Restricting the trade in hippo parts is not necessarily the best option for African conservation
Hippos in the Crocodile River along the southern boundary of the Kruger National Park on 25 November 2020. (Photo: Warren Little / Getty Images)

Compared with elephants and lions, hippo conservation is largely under the radar, although they are just as fearsome and even more dangerous to people than most other large African mammals.

Hippos will no longer be under the radar during the 19th Conference of the Parties (COP19) to the Convention on International Trade in Endangered Species of Fauna and Flora (CITES), which is under way, as they have been proposed for “uplisting” from Appendix II to I. This means international trade in hippo parts (most often their teeth as a form of ivory) will be greatly restricted.

At face value, restricting the legal, international trade in a species may sound like a great idea for conservation, which is why giraffes were listed on Appendix II (from not being listed at all) during the last CITES COP. Unfortunately, neither the giraffe decision nor the proposal for hippos (if accepted) will make much difference for these species in the wild. If anything, they may have unintended negative consequences.

In the case of giraffes, the Giraffe Conservation Foundation, the only organisation in the world that focuses solely on giraffe conservation throughout Africa, was underwhelmed by the decision to list the species on Appendix II. It rightly pointed out that giraffe conservation is all about addressing the key threats of habitat loss associated with human population growth and civil unrest that leads to poaching. In some countries, bands of militia engaged in civil wars poach giraffes to feed their troops. Uplisting did nothing at all to address these issues, while the foundation’s real conservation work continued after the decision with almost no change.

══════════════════════════════

» SHORT PROBLEM 1:
Output the passage of the article on the hippo trade between "Restricting the trade" and "large African mammals.", inclusive, copied exactly.
The article on the hippo trade and the listing that comes after it are unrelated material.

» ENTRIES:
══════════════════════════════

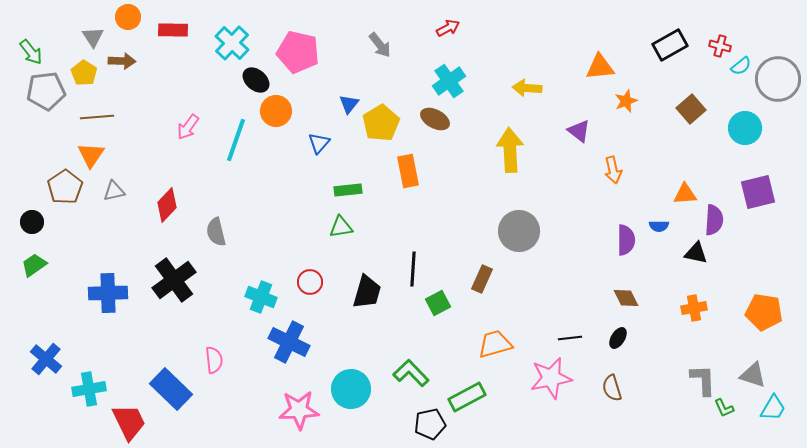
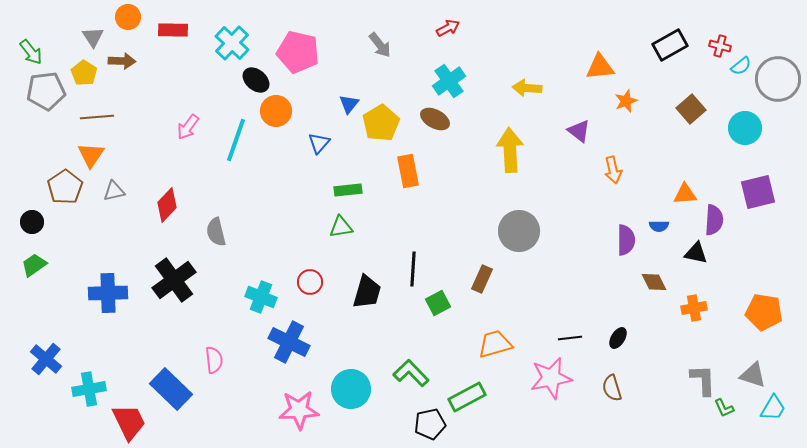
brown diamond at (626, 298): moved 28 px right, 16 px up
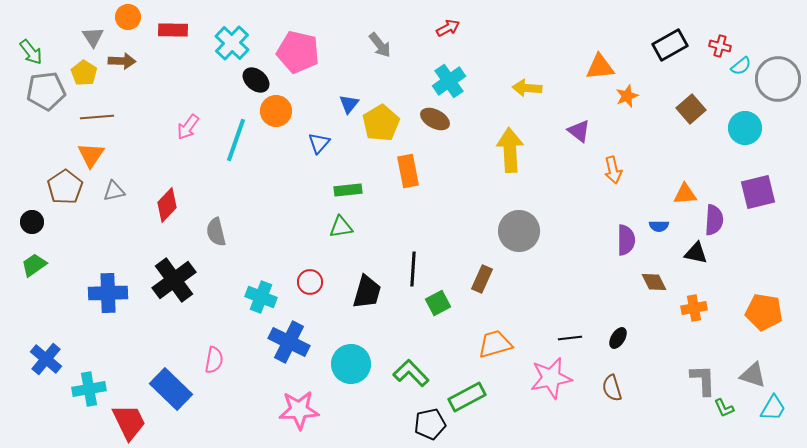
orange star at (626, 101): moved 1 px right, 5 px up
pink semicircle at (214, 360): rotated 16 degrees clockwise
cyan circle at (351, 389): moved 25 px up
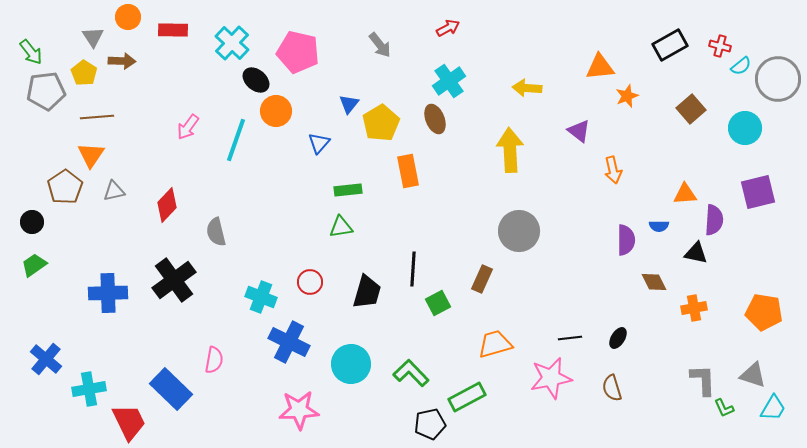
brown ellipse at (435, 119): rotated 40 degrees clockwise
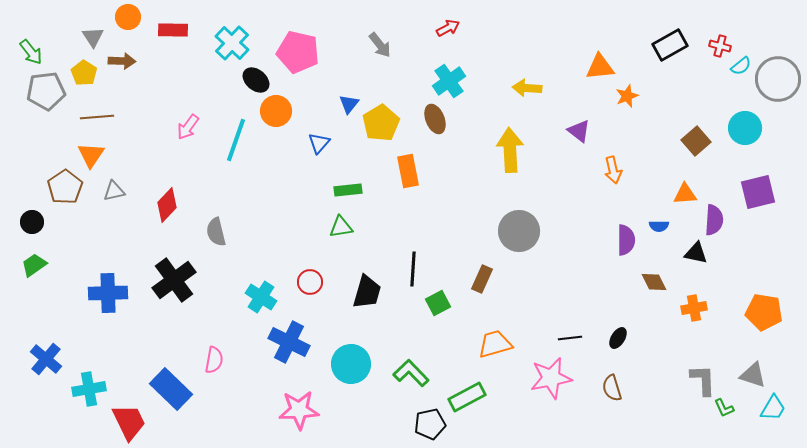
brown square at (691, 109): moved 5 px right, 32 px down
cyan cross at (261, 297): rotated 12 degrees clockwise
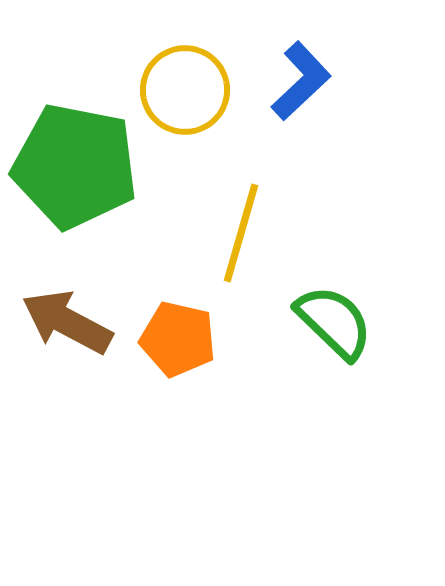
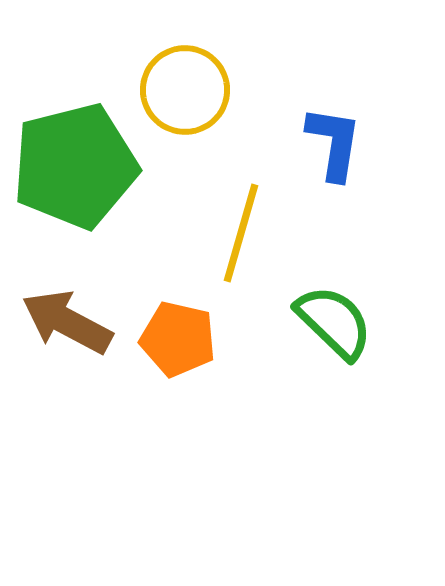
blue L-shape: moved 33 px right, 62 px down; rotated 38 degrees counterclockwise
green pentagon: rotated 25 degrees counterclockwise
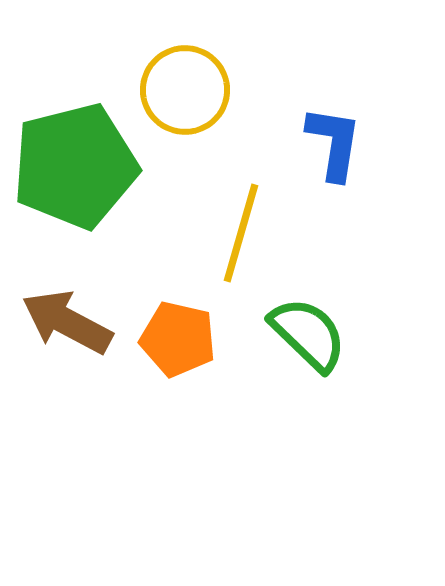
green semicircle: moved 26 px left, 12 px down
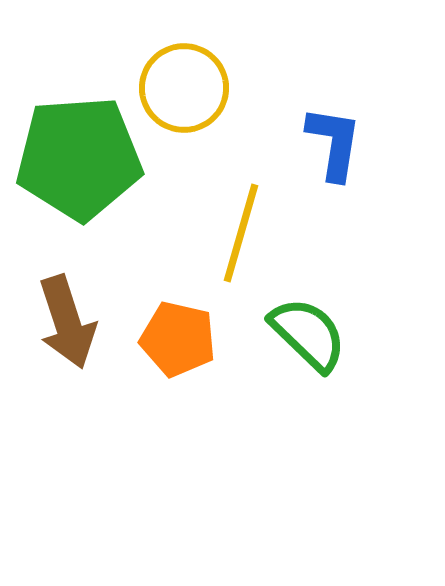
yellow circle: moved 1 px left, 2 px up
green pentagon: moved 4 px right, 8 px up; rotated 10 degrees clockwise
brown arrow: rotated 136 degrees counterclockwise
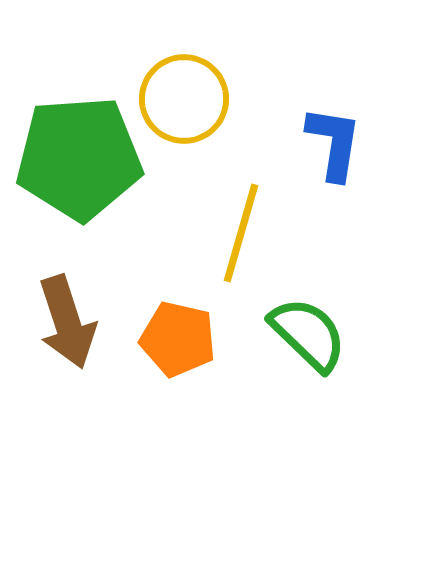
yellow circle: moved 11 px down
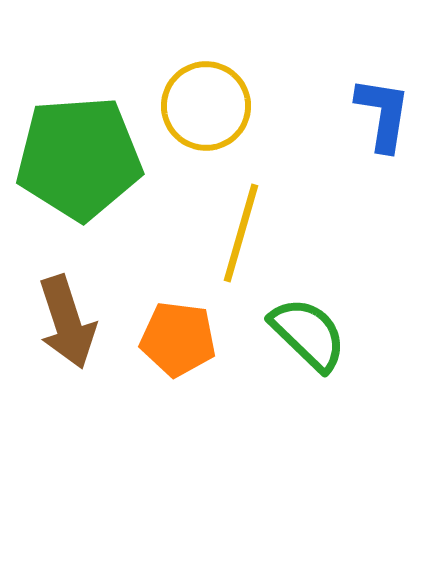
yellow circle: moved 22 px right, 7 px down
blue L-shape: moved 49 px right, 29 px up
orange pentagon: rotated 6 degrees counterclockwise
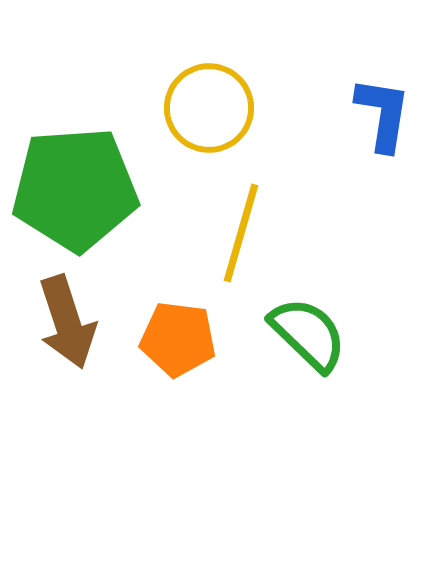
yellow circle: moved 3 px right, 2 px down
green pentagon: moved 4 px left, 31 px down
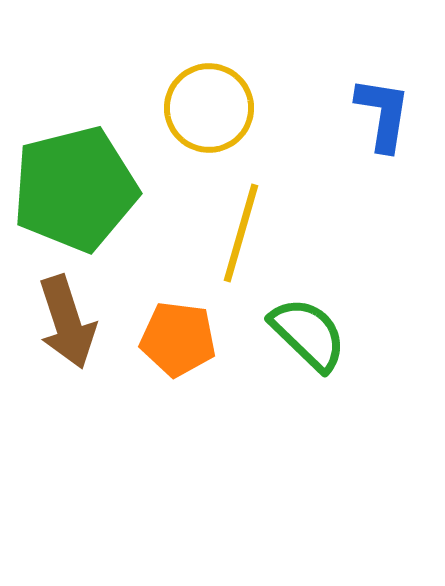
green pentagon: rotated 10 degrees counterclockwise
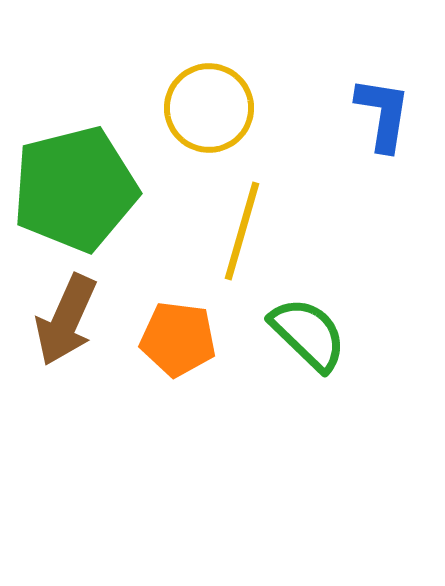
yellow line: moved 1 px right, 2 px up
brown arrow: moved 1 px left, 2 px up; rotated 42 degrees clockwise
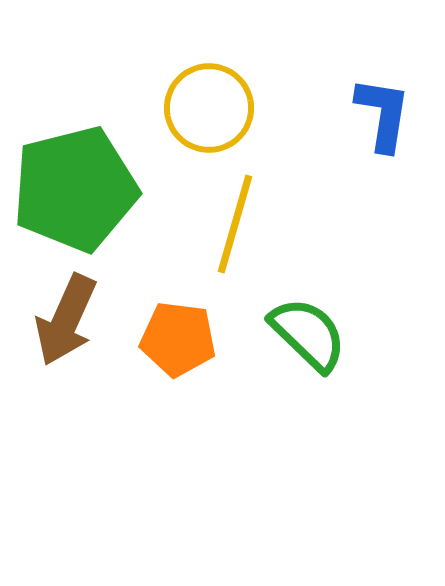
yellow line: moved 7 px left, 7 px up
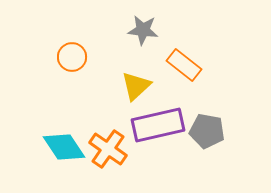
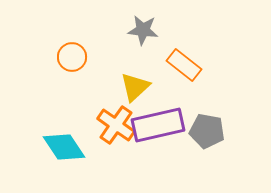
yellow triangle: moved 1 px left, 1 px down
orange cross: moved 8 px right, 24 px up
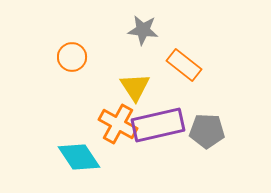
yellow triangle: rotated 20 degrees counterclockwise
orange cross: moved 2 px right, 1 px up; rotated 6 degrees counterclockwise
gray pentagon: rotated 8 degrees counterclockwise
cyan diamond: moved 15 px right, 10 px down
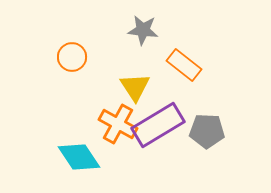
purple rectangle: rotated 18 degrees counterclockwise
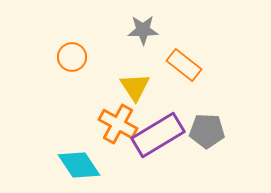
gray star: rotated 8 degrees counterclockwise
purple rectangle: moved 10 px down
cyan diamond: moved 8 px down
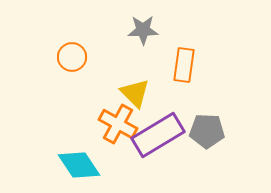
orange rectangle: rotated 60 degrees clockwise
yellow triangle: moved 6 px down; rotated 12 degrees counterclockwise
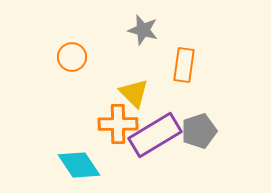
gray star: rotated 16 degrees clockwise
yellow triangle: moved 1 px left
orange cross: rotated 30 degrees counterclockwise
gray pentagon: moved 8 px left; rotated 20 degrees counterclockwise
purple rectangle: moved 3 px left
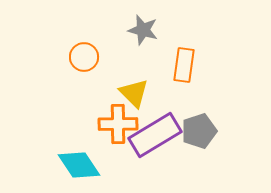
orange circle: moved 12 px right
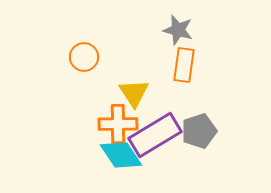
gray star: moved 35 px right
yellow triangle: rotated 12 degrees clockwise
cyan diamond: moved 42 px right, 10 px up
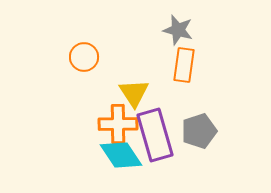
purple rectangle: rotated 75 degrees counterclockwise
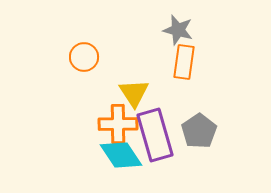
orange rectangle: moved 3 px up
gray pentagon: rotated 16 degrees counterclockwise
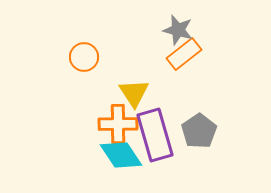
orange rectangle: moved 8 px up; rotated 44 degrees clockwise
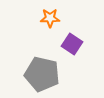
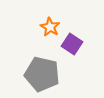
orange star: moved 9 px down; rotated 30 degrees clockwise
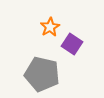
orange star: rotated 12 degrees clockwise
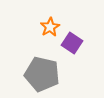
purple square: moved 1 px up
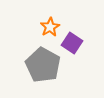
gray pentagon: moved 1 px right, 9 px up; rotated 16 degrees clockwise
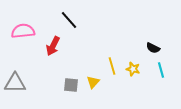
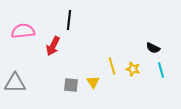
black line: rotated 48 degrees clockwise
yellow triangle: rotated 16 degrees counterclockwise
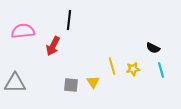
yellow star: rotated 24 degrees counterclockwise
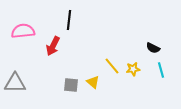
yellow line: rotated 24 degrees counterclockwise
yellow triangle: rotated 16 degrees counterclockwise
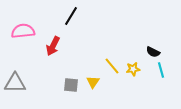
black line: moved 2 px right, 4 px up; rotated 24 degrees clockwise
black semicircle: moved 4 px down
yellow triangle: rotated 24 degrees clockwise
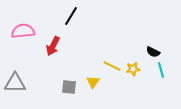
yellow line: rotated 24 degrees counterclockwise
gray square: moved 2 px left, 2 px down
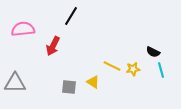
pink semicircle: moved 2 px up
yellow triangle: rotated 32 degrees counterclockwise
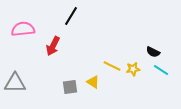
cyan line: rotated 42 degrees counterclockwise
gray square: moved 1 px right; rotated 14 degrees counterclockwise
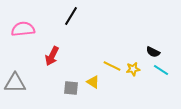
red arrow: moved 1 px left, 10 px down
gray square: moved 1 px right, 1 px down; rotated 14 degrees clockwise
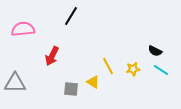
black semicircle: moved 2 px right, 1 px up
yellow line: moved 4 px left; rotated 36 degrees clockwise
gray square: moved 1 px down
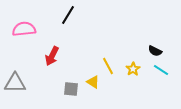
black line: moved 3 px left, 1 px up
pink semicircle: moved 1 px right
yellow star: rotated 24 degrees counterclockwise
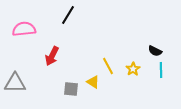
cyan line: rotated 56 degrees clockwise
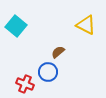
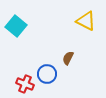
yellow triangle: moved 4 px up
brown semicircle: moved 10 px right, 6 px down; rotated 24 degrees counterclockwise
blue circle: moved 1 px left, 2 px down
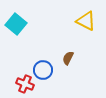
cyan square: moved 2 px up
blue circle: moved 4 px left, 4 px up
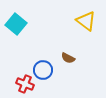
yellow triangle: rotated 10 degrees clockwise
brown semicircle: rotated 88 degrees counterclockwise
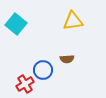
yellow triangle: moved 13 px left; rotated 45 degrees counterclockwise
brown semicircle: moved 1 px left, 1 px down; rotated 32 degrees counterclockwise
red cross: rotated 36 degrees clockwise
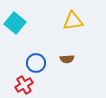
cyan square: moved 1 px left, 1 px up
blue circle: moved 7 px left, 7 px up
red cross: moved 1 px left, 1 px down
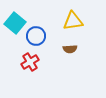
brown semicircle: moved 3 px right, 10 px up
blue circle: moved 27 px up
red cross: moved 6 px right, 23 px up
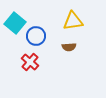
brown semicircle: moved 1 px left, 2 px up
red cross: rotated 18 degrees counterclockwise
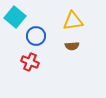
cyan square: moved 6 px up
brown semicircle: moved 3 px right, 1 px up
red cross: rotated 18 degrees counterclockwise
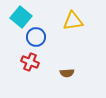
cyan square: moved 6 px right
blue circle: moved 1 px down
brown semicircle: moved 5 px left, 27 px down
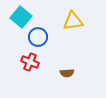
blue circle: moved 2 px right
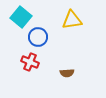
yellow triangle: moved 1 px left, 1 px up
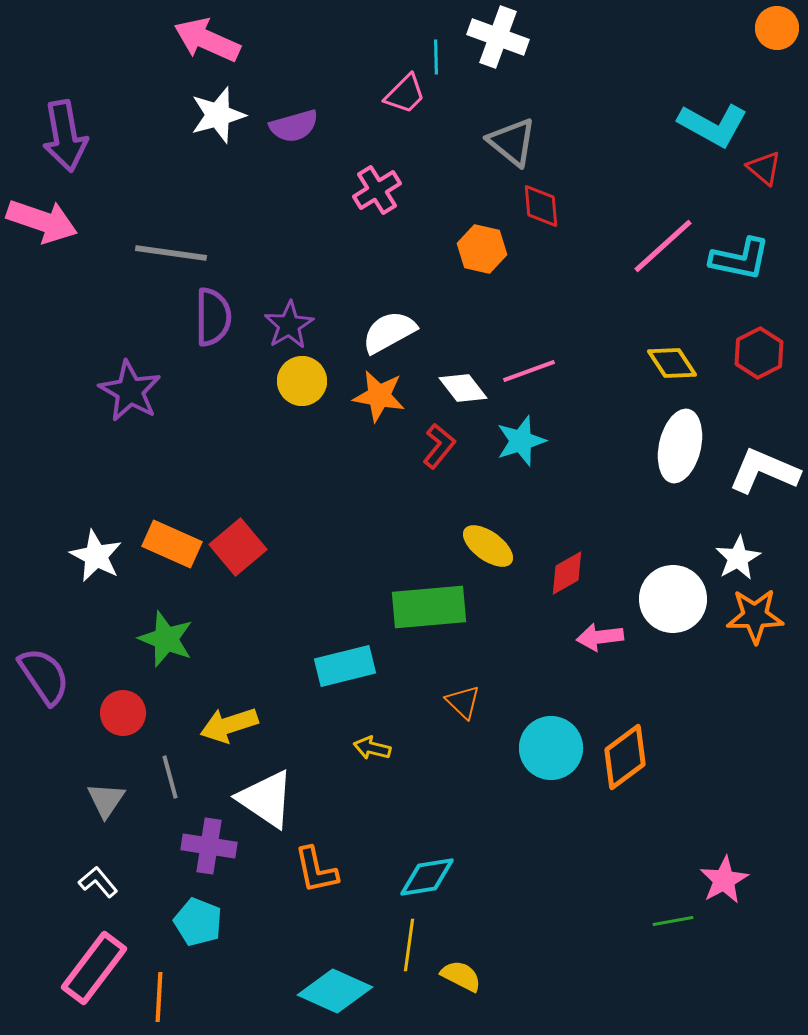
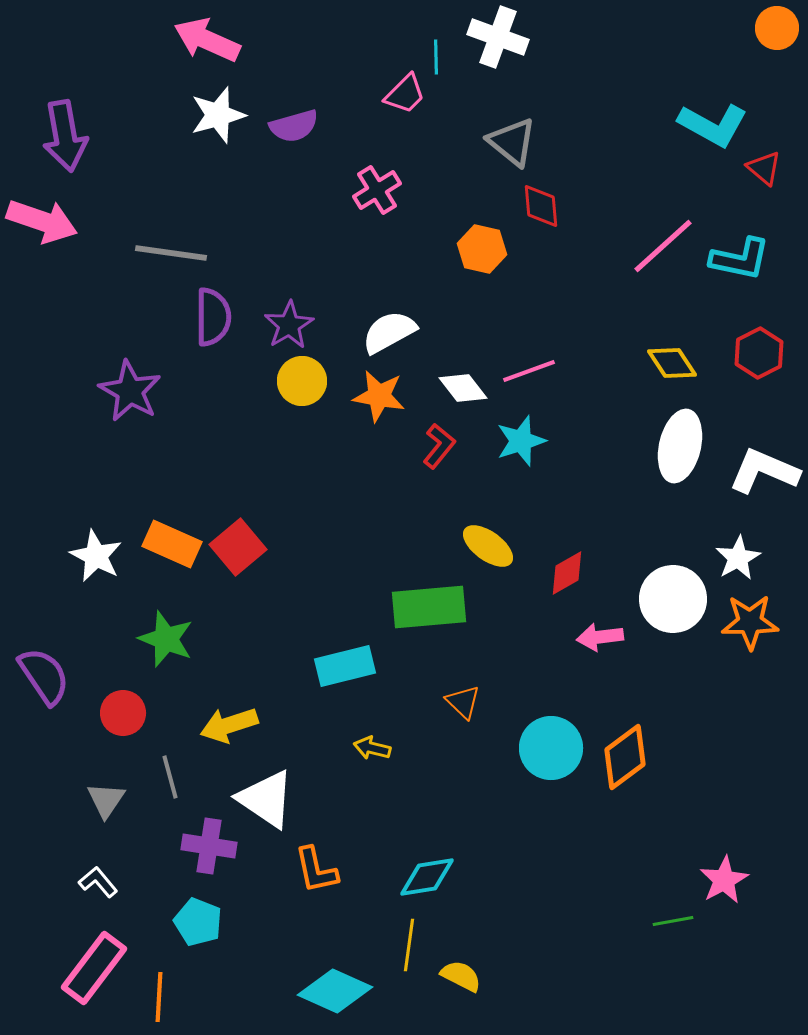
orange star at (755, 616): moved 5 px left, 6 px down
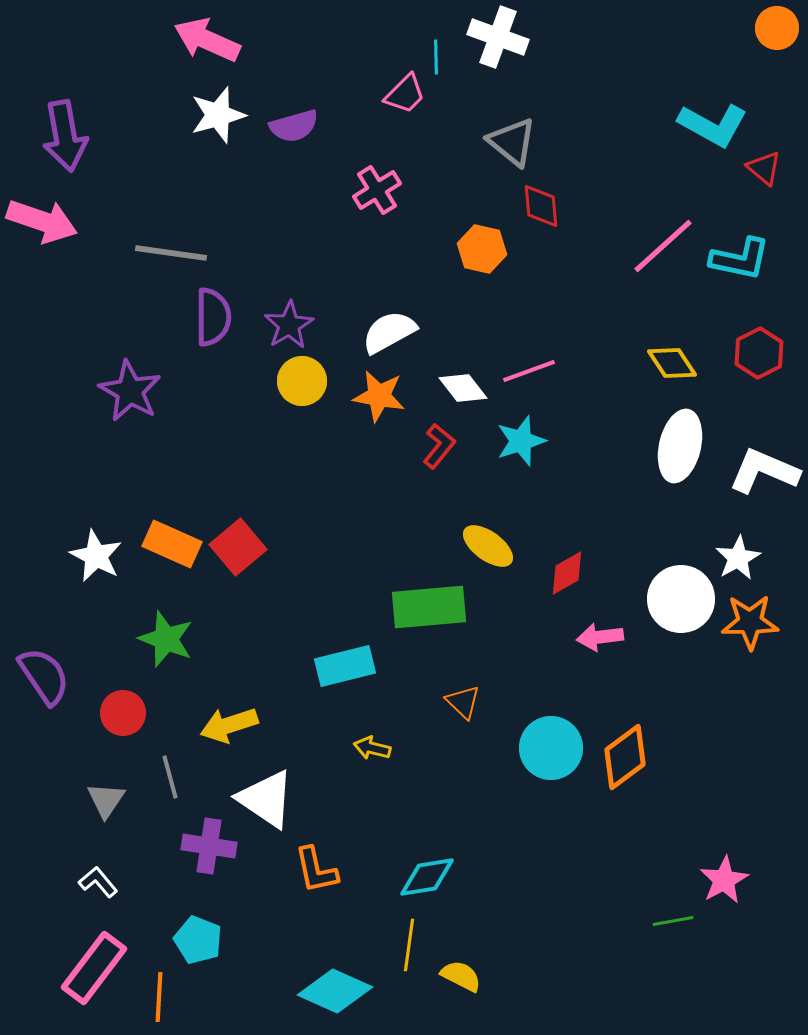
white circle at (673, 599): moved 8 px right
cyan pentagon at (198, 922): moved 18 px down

══════════════════════════════

» SHORT PROBLEM 2:
From the listing, return the lines between the line holding "pink semicircle: moved 2 px up" and the line holding "gray square: moved 1 px right, 1", inclusive, reproduced exactly. Leave the picture lines out of your answer.

» RIGHT ANSWER 1:
Restricting the trade in hippo parts is not necessarily the best option for African conservation
Hippos in the Crocodile River along the southern boundary of the Kruger National Park on 25 November 2020. (Photo: Warren Little / Getty Images)

Compared with elephants and lions, hippo conservation is largely under the radar, although they are just as fearsome and even more dangerous to people than most other large African mammals.

» RIGHT ANSWER 2:
pink semicircle: moved 2 px up
yellow triangle: rotated 32 degrees counterclockwise
cyan line: rotated 42 degrees counterclockwise
gray square: moved 1 px right; rotated 14 degrees counterclockwise
red arrow: moved 1 px left, 10 px down
gray square: moved 1 px right, 1 px down; rotated 14 degrees clockwise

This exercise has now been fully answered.